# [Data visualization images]
:::::

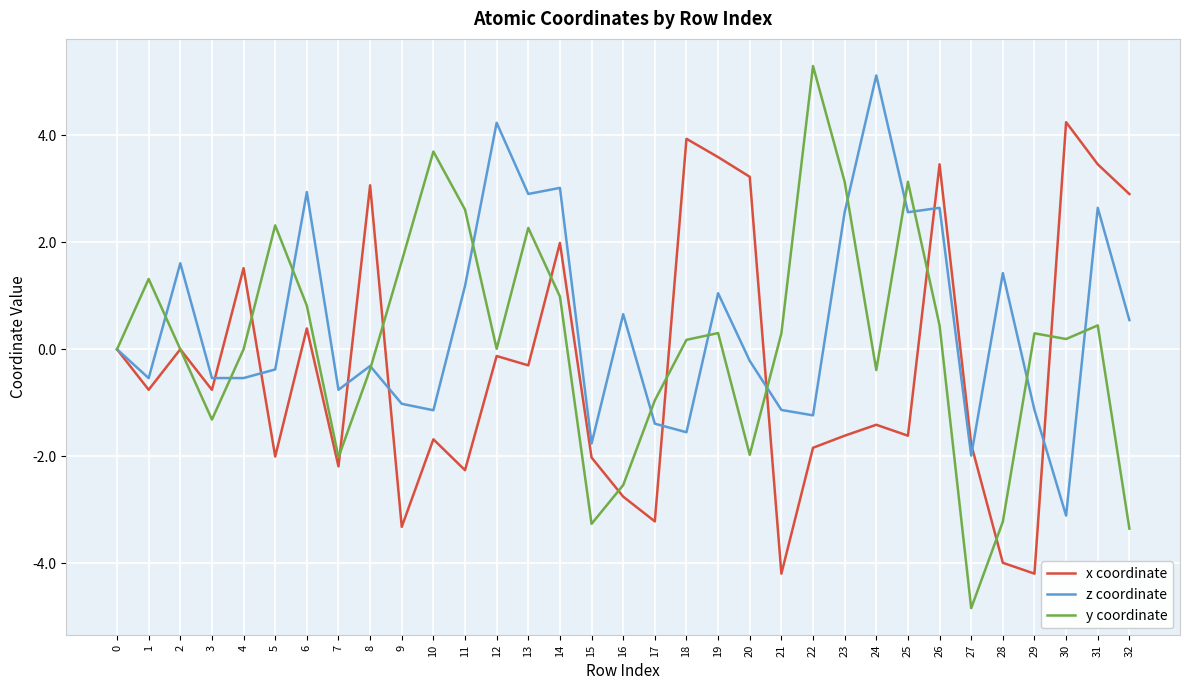

How many lines are shown in the chart?

3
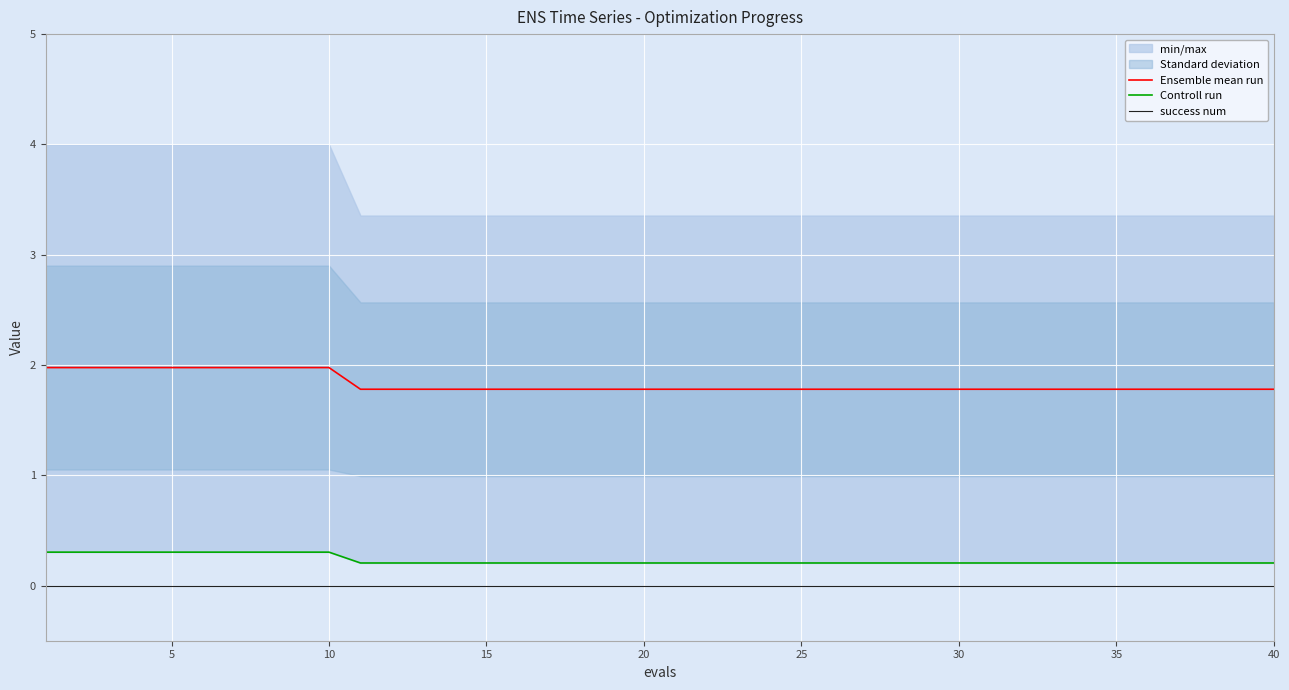

What is the lowest value of the Ensemble mean run series?

1.8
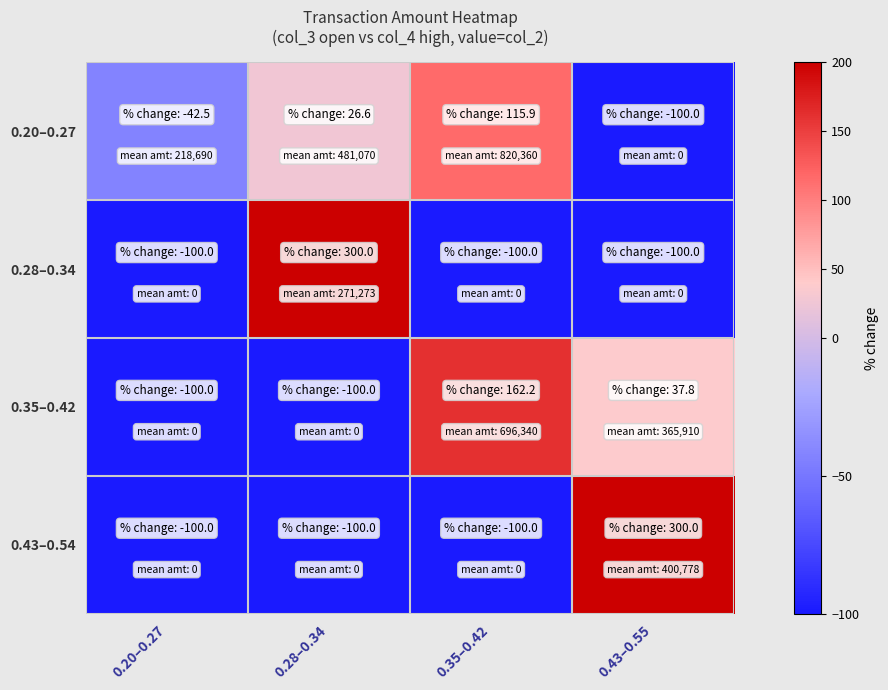

Reading left to right, what are all the values shown in this chart?

0.20–0.27: 0.20–0.27=-42.5	0.28–0.34=26.6	0.35–0.42=115.9	0.43–0.55=-100.0
0.28–0.34: 0.20–0.27=-100.0	0.28–0.34=300.0	0.35–0.42=-100.0	0.43–0.55=-100.0
0.35–0.42: 0.20–0.27=-100.0	0.28–0.34=-100.0	0.35–0.42=162.2	0.43–0.55=37.8
0.43–0.54: 0.20–0.27=-100.0	0.28–0.34=-100.0	0.35–0.42=-100.0	0.43–0.55=300.0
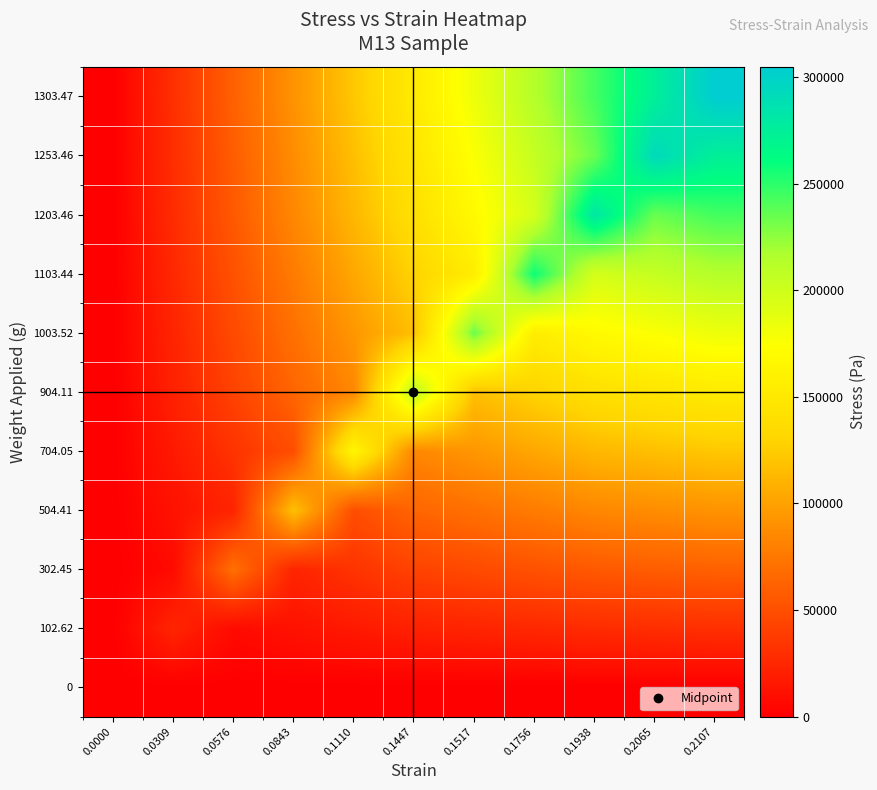

Reading left to right, extract all data points from this chart.

0: 0.0000=0.0	0.0309=0.0	0.0576=0.0	0.0843=0.0	0.1110=0.0	0.1447=0.0	0.1517=0.0	0.1756=0.0	0.1938=0.0	0.2065=0.0	0.2107=0.0
102.62: 0.0000=0.0	0.0309=23990.4	0.0576=7070.6	0.0843=11792.0	0.1110=16459.2	0.1447=21136.2	0.1517=23460.2	0.1756=25796.1	0.1938=28134.3	0.2065=29303.2	0.2107=30472.3
302.45: 0.0000=0.0	0.0309=7070.6	0.0576=70706.3	0.0843=23584.1	0.1110=32918.4	0.1447=42272.3	0.1517=46920.3	0.1756=51592.1	0.1938=56268.6	0.2065=58606.4	0.2107=60944.7
504.41: 0.0000=0.0	0.0309=11792.0	0.0576=23584.1	0.0843=117920.3	0.1110=49377.6	0.1447=63408.5	0.1517=70380.5	0.1756=77388.2	0.1938=84403.0	0.2065=87909.6	0.2107=91417.0
704.05: 0.0000=0.0	0.0309=16459.2	0.0576=32918.4	0.0843=49377.6	0.1110=164591.8	0.1447=84544.6	0.1517=93840.6	0.1756=103184.3	0.1938=112537.3	0.2065=117212.9	0.2107=121889.4
904.11: 0.0000=0.0	0.0309=21136.2	0.0576=42272.3	0.0843=63408.5	0.1110=84544.6	0.1447=211361.6	0.1517=117300.8	0.1756=128980.3	0.1938=140671.6	0.2065=146516.1	0.2107=152361.7
1003.52: 0.0000=0.0	0.0309=23460.2	0.0576=46920.3	0.0843=70380.5	0.1110=93840.6	0.1447=117300.8	0.1517=234601.5	0.1756=154776.4	0.1938=168805.9	0.2065=175819.3	0.2107=182834.1
1103.44: 0.0000=0.0	0.0309=25796.1	0.0576=51592.1	0.0843=77388.2	0.1110=103184.3	0.1447=128980.3	0.1517=154776.4	0.1756=257960.7	0.1938=196940.3	0.2065=205122.5	0.2107=213306.4
1203.46: 0.0000=0.0	0.0309=28134.3	0.0576=56268.6	0.0843=84403.0	0.1110=112537.3	0.1447=140671.6	0.1517=168805.9	0.1756=196940.3	0.1938=281343.2	0.2065=234425.7	0.2107=243778.7
1253.46: 0.0000=0.0	0.0309=29303.2	0.0576=58606.4	0.0843=87909.6	0.1110=117212.9	0.1447=146516.1	0.1517=175819.3	0.1756=205122.5	0.1938=234425.7	0.2065=293032.2	0.2107=274251.1
1303.47: 0.0000=0.0	0.0309=30472.3	0.0576=60944.7	0.0843=91417.0	0.1110=121889.4	0.1447=152361.7	0.1517=182834.1	0.1756=213306.4	0.1938=243778.7	0.2065=274251.1	0.2107=304723.4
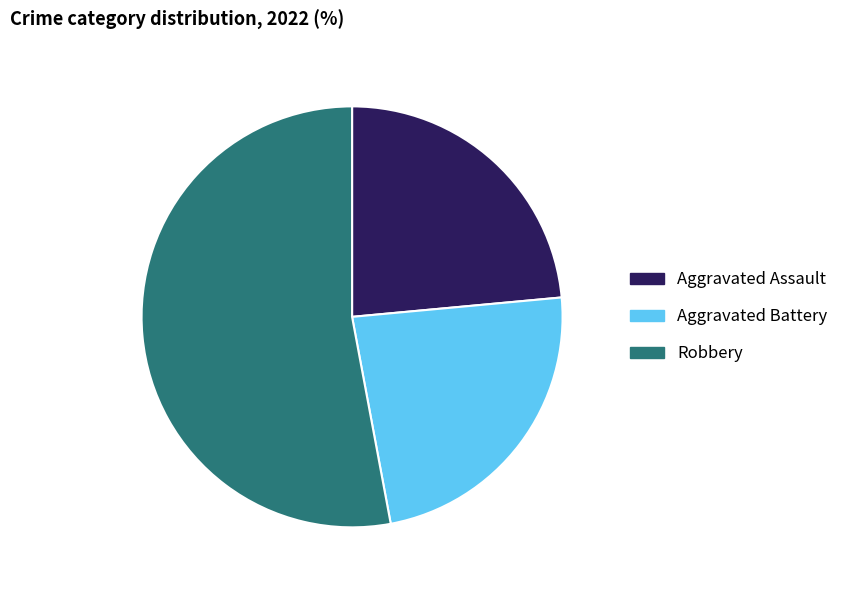

Which category has the biggest portion of the pie?

Robbery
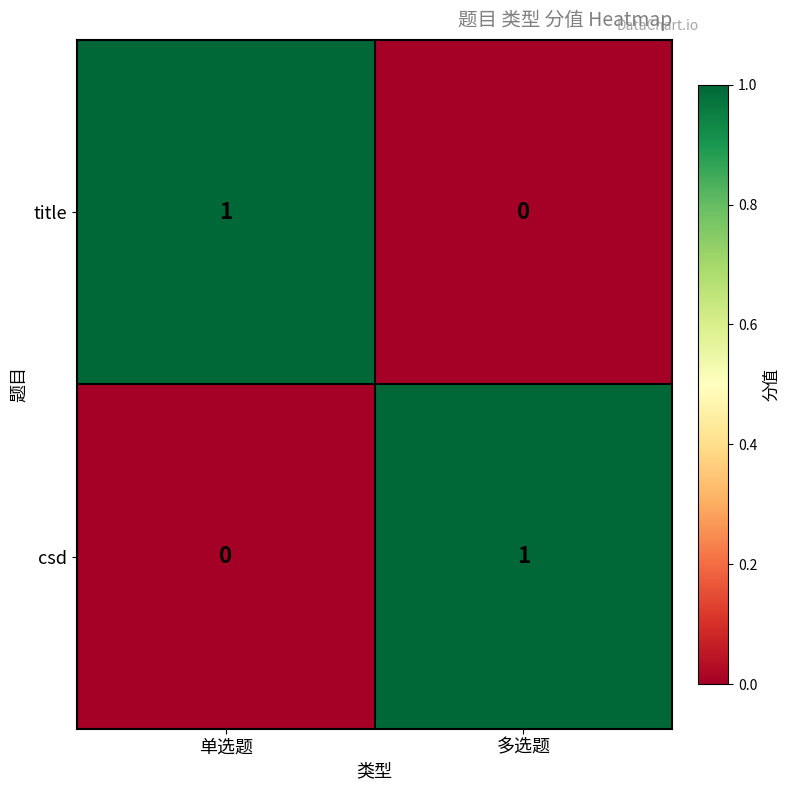

Reading left to right, extract all data points from this chart.

title: 1	0
csd: 0	1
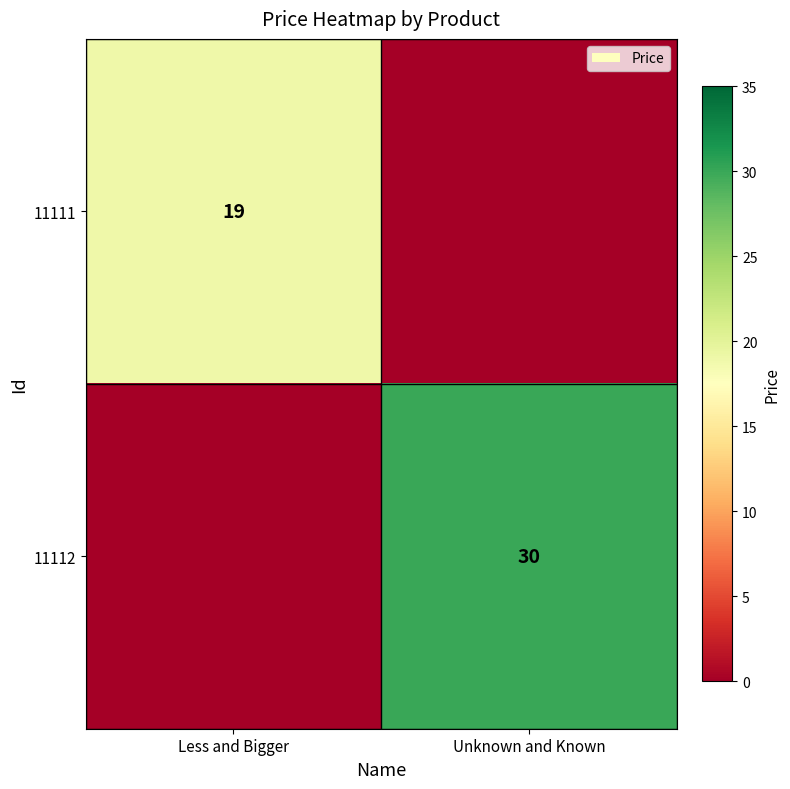

Count the number of categories in the chart.

2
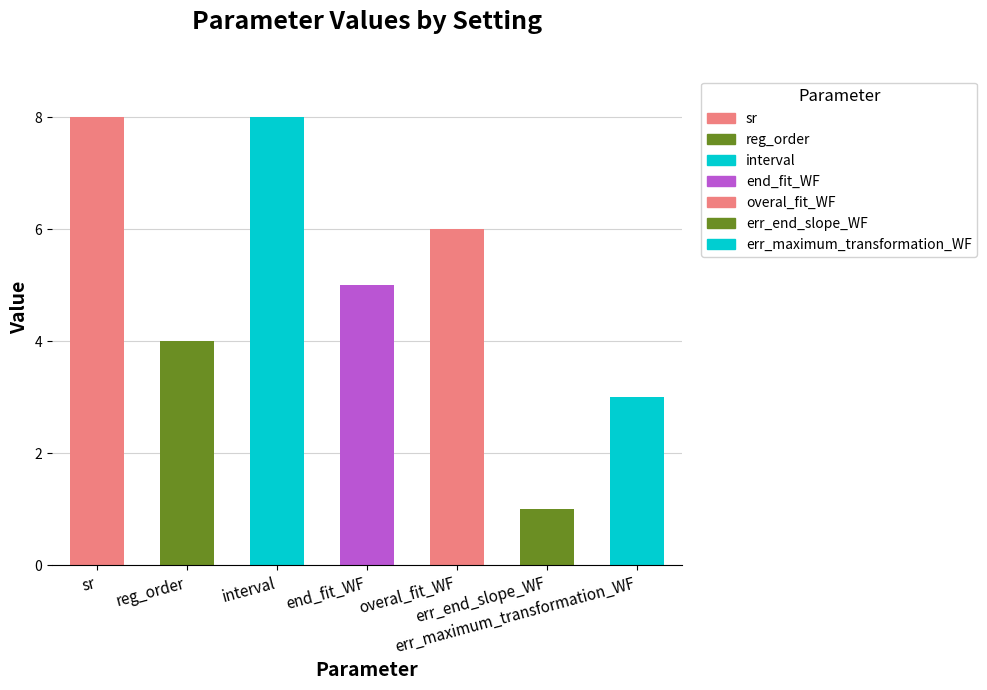

Which has a higher value, end_fit_WF or err_end_slope_WF?

end_fit_WF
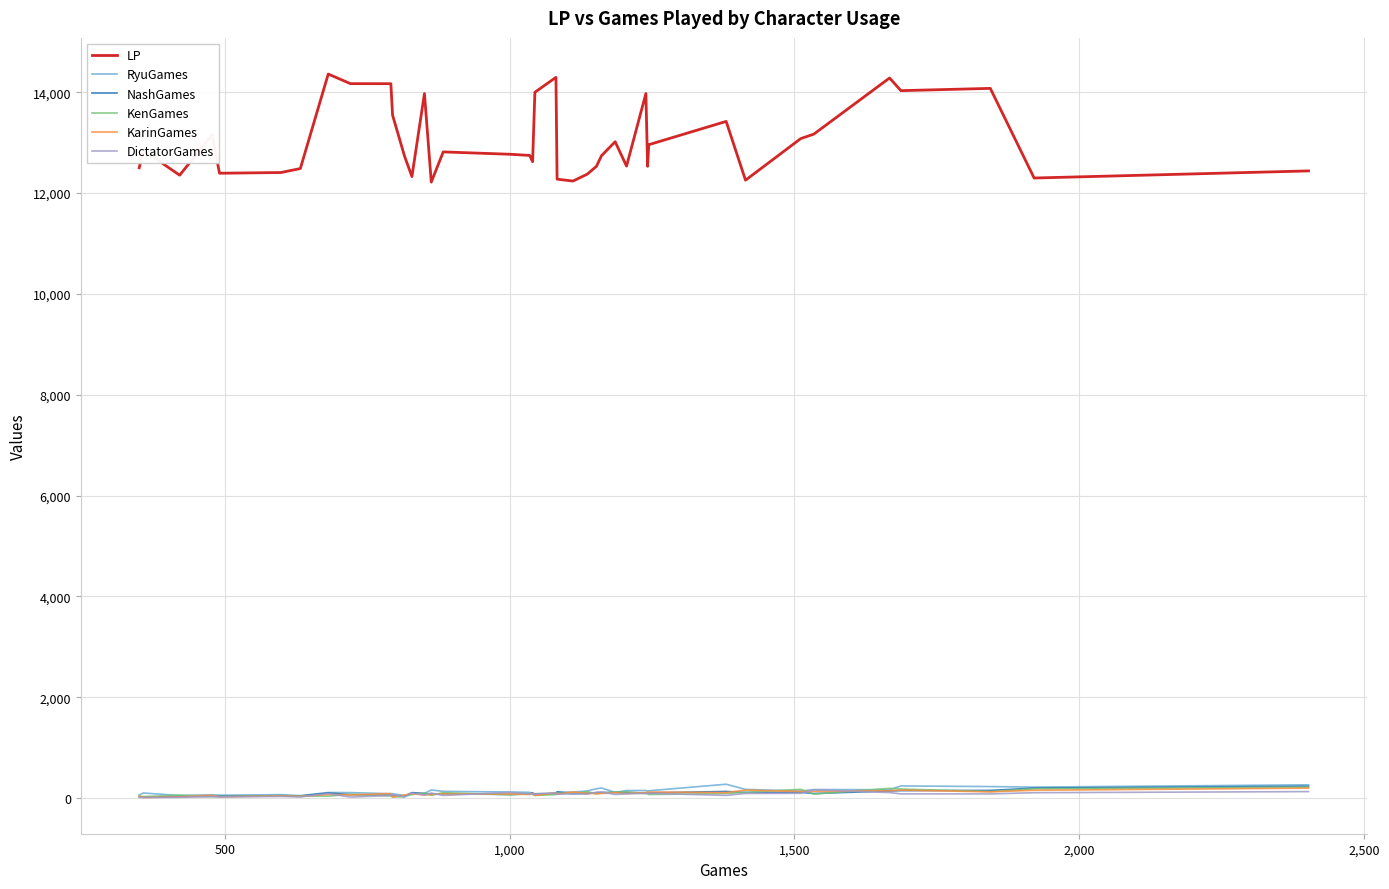

True or false: LP and RyuGames cross at least once.

False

:::::

# [TASK GOAL]
Can you copy all of the items above word for word, leaving out the pictures?

# [TASK RESULT]
How many lines are shown in the chart?

3

What is the lowest value of the Ensemble mean run series?

1.8

Reading left to right, what are all the values shown in this chart?

0.20–0.27: 0.20–0.27=-42.5	0.28–0.34=26.6	0.35–0.42=115.9	0.43–0.55=-100.0
0.28–0.34: 0.20–0.27=-100.0	0.28–0.34=300.0	0.35–0.42=-100.0	0.43–0.55=-100.0
0.35–0.42: 0.20–0.27=-100.0	0.28–0.34=-100.0	0.35–0.42=162.2	0.43–0.55=37.8
0.43–0.54: 0.20–0.27=-100.0	0.28–0.34=-100.0	0.35–0.42=-100.0	0.43–0.55=300.0

Reading left to right, extract all data points from this chart.

0: 0.0000=0.0	0.0309=0.0	0.0576=0.0	0.0843=0.0	0.1110=0.0	0.1447=0.0	0.1517=0.0	0.1756=0.0	0.1938=0.0	0.2065=0.0	0.2107=0.0
102.62: 0.0000=0.0	0.0309=23990.4	0.0576=7070.6	0.0843=11792.0	0.1110=16459.2	0.1447=21136.2	0.1517=23460.2	0.1756=25796.1	0.1938=28134.3	0.2065=29303.2	0.2107=30472.3
302.45: 0.0000=0.0	0.0309=7070.6	0.0576=70706.3	0.0843=23584.1	0.1110=32918.4	0.1447=42272.3	0.1517=46920.3	0.1756=51592.1	0.1938=56268.6	0.2065=58606.4	0.2107=60944.7
504.41: 0.0000=0.0	0.0309=11792.0	0.0576=23584.1	0.0843=117920.3	0.1110=49377.6	0.1447=63408.5	0.1517=70380.5	0.1756=77388.2	0.1938=84403.0	0.2065=87909.6	0.2107=91417.0
704.05: 0.0000=0.0	0.0309=16459.2	0.0576=32918.4	0.0843=49377.6	0.1110=164591.8	0.1447=84544.6	0.1517=93840.6	0.1756=103184.3	0.1938=112537.3	0.2065=117212.9	0.2107=121889.4
904.11: 0.0000=0.0	0.0309=21136.2	0.0576=42272.3	0.0843=63408.5	0.1110=84544.6	0.1447=211361.6	0.1517=117300.8	0.1756=128980.3	0.1938=140671.6	0.2065=146516.1	0.2107=152361.7
1003.52: 0.0000=0.0	0.0309=23460.2	0.0576=46920.3	0.0843=70380.5	0.1110=93840.6	0.1447=117300.8	0.1517=234601.5	0.1756=154776.4	0.1938=168805.9	0.2065=175819.3	0.2107=182834.1
1103.44: 0.0000=0.0	0.0309=25796.1	0.0576=51592.1	0.0843=77388.2	0.1110=103184.3	0.1447=128980.3	0.1517=154776.4	0.1756=257960.7	0.1938=196940.3	0.2065=205122.5	0.2107=213306.4
1203.46: 0.0000=0.0	0.0309=28134.3	0.0576=56268.6	0.0843=84403.0	0.1110=112537.3	0.1447=140671.6	0.1517=168805.9	0.1756=196940.3	0.1938=281343.2	0.2065=234425.7	0.2107=243778.7
1253.46: 0.0000=0.0	0.0309=29303.2	0.0576=58606.4	0.0843=87909.6	0.1110=117212.9	0.1447=146516.1	0.1517=175819.3	0.1756=205122.5	0.1938=234425.7	0.2065=293032.2	0.2107=274251.1
1303.47: 0.0000=0.0	0.0309=30472.3	0.0576=60944.7	0.0843=91417.0	0.1110=121889.4	0.1447=152361.7	0.1517=182834.1	0.1756=213306.4	0.1938=243778.7	0.2065=274251.1	0.2107=304723.4

Which category has the biggest portion of the pie?

Robbery

Reading left to right, extract all data points from this chart.

title: 1	0
csd: 0	1

Count the number of categories in the chart.

2

Which has a higher value, end_fit_WF or err_end_slope_WF?

end_fit_WF

True or false: LP and RyuGames cross at least once.

False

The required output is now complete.